本・花・鳥(ほん・か・どり)

本とか植物とか野鳥とか音楽とか

シャングリ・ラ/池上永一 

沖縄の風土や伝承や土俗をモチーフに、ユーモラスで切ないファンタジーを書いてきた池上永一だが、今回は真っ向からの大作SFである。

近未来の東京は、ヒートアイランドや温暖化によって熱帯と化しており、政府は空へ伸びる人口都市アトラスを建設するが、入れるのは大枚を払えるエリートのみ。そして環境対策と称して東京を緑化してしまう。無目的無軌道な緑化によって東京中がジャングルになり、家を追われ、難民化した人々は、反政府ゲリラ「メタル・エイジ」の拠点ドゥオモに糾合される(メタル・エイジは東京を以前の町に戻すことが目的である)。

そして、ここにメタル・エイジの新たな総統が誕生する。
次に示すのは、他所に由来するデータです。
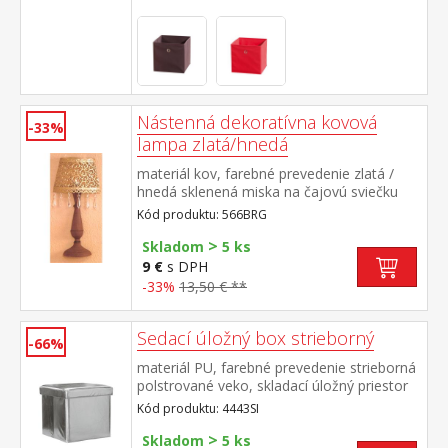
Nástenná dekoratívna kovová
-33%
lampa zlatá/hnedá
materiál kov, farebné prevedenie zlatá /
hnedá sklenená miska na čajovú sviečku
odporúčame použitie elektrickej LED
Kód produktu: 566BRG
čajovej sviečky sviečka nie je súčasťou
>
dodávky
Skladom
5 ks
9 €
s DPH
-33%
13,50 € **
Sedací úložný box strieborný
-66%
materiál PU, farebné prevedenie strieborná
polstrované veko, skladací úložný priestor
(š/h/v) cca 36 × 36 × 34 cm
Kód produktu: 4443SI
>
Skladom
5 ks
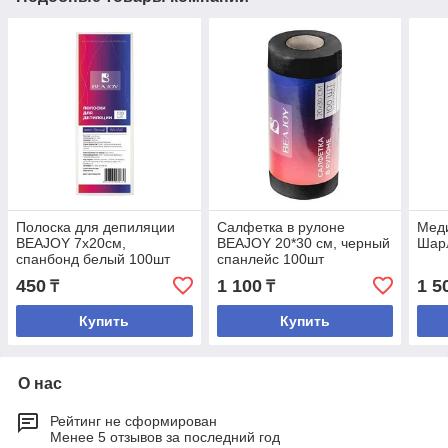
Полоска для депиляции
Салфетка в рулоне
Мед
BEAJOY 7х20см,
BEAJOY 20*30 см, черный
Шарл
спанбонд белый 100шт
спанлейс 100шт
450
1 100
1 5
₸
₸
Купить
Купить
О нас
Рейтинг не сформирован
Менее 5 отзывов за последний год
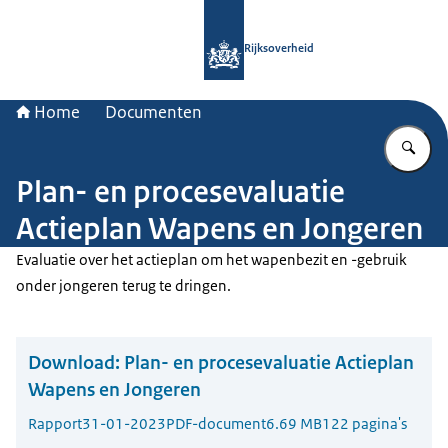
Naar de homepage van Rijksoverheid
Rijksoverheid
Home
Documenten
Vu
Plan- en procesevaluatie
Actieplan Wapens en Jongeren
Evaluatie over het actieplan om het wapenbezit en -gebruik
onder jongeren terug te dringen.
Download:
Plan- en procesevaluatie Actieplan
Wapens en Jongeren
Rapport
31-01-2023
PDF-document
6.69 MB
122 pagina's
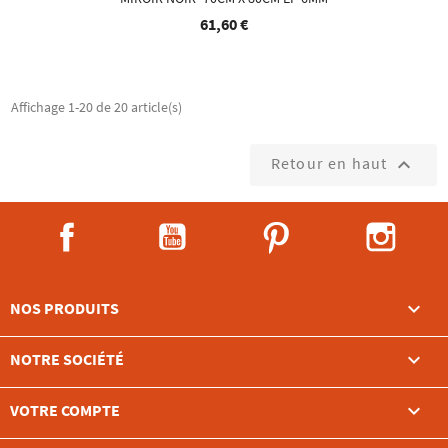
61,60 €
Affichage 1-20 de 20 article(s)
Retour en haut

Facebook
YouTube
Pinterest
Instag

NOS PRODUITS

NOTRE SOCIÉTÉ

VOTRE COMPTE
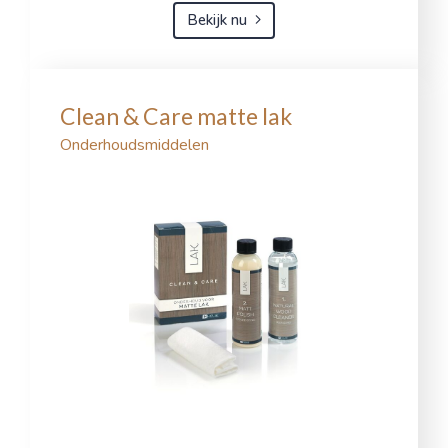
Bekijk nu
Clean & Care matte lak
Onderhoudsmiddelen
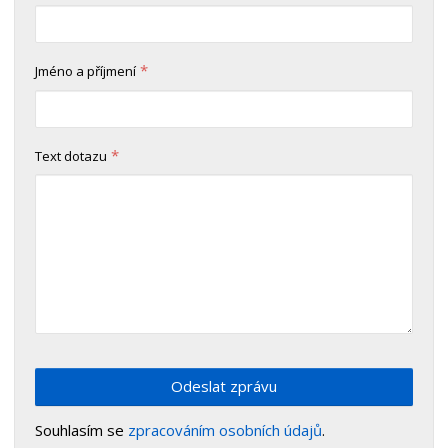
*
Jméno a příjmení
*
Text dotazu
Odeslat zprávu
Souhlasím se
zpracováním osobních údajů
.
跳ねっ返りの美少女國子である。前の総統凪子から帝王教育を受け、ニューハーフのモモコ(格闘技の天才)によって育てられた國子は、活発で聡明で下ネタ好き(笑)の若きリーダーなのであった。いかにしてアトラスを開放するかが國子の使命だが、アトラスの歩んできた歴史や目的、近未来世界の経済、軍事など、多岐に渡る設定が物語を非常に重厚なものにしている。
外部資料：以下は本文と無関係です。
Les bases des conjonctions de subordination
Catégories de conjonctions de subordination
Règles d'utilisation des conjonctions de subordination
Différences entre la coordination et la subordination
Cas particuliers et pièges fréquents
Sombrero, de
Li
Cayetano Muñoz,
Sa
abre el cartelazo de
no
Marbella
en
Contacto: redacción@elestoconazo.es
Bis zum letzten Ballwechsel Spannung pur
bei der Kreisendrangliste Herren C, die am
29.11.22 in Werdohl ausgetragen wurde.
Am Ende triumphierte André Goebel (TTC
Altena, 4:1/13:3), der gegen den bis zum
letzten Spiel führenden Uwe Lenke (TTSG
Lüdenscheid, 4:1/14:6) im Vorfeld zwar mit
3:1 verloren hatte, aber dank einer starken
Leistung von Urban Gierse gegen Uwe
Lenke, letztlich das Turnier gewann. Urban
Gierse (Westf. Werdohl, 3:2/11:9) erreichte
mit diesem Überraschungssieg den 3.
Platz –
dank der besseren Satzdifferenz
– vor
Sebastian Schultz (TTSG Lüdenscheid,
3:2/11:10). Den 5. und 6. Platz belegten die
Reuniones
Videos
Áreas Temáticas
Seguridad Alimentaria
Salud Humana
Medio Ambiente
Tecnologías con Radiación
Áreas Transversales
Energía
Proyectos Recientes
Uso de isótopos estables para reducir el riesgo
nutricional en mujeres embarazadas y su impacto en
二酸化炭素の排出量は国連によって管理されており、基準を超過すると炭素税がかけられるが、実質炭素と経済炭素という概念が生まれ、これに目を付けたカーボニストと呼ばれる投資家も誕生している。天才的な小娘が超絶的なコンピュータを使い、市場を荒らし回ったりしているが、これも後に伏線として利いてくる。金融の仕組みをSFに投影させた面白い設定だと思う。アトラスを支える新素材は炭素から生まれているし、炭素がすべてを支配する世界なのだ。

池上作品の魅力は、脳天気な会話や、その底に潜む悲しみ、濃密な人間関係などで、今作では脳天気さはやや影を潜めているのが物足りないが、一人異彩を放つのは國子の育ての母であるニューハーフのモモコだろうか。柔道の元オリンピック代表、セクシー中年美女にして永遠の28歳、若い男を見るともてあそばずにいられないなど、なかなか魅力的なキャラであり、なおかつ國子にとっては慈愛に満ちた(下ネタ好きの)母なのである。

もう一つ、しぶとくて健気な悪役というのも毎度常連であるが、今回の悪役はやや悪辣すぎて引いてしまった。そういえば、今作はやたらとスプラッタな感じもあったが、あまり毒々しさを感じさせないのが池上作品の品の良さだろうか。

前作までとはだいぶ趣が違っているが、正義感あふれ、ややおちゃらけた國子の壮絶な戦いを描く、痛快傑作SFである。